YOUR ASSIGNMENT:
The result should be an exact copy of the data, free of pictures.

□ □ □ □ □

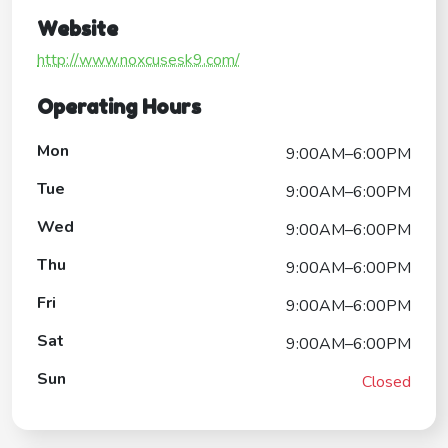
Website
http://www.noxcusesk9.com/
Operating Hours
Mon
9:00AM–6:00PM
Tue
9:00AM–6:00PM
Wed
9:00AM–6:00PM
Thu
9:00AM–6:00PM
Fri
9:00AM–6:00PM
Sat
9:00AM–6:00PM
Sun
Closed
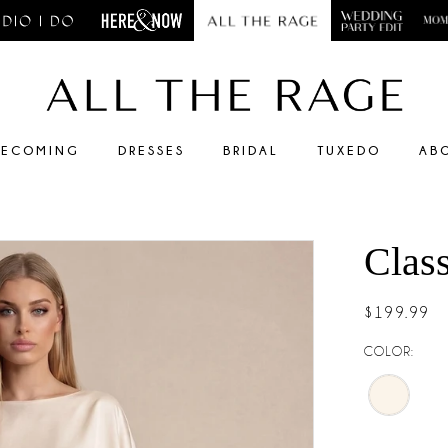
ECOMING
DRESSES
BRIDAL
TUXEDO
AB
Clas
$199.99
COLOR:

□ □ □ □ □

SOLUTION BELOW:
Website
http://www.noxcusesk9.com/
Operating Hours
Mon
9:00AM–6:00PM
Tue
9:00AM–6:00PM
Wed
9:00AM–6:00PM
Thu
9:00AM–6:00PM
Fri
9:00AM–6:00PM
Sat
9:00AM–6:00PM
Sun
Closed
ECOMING
DRESSES
BRIDAL
TUXEDO
AB
Clas
$199.99
COLOR:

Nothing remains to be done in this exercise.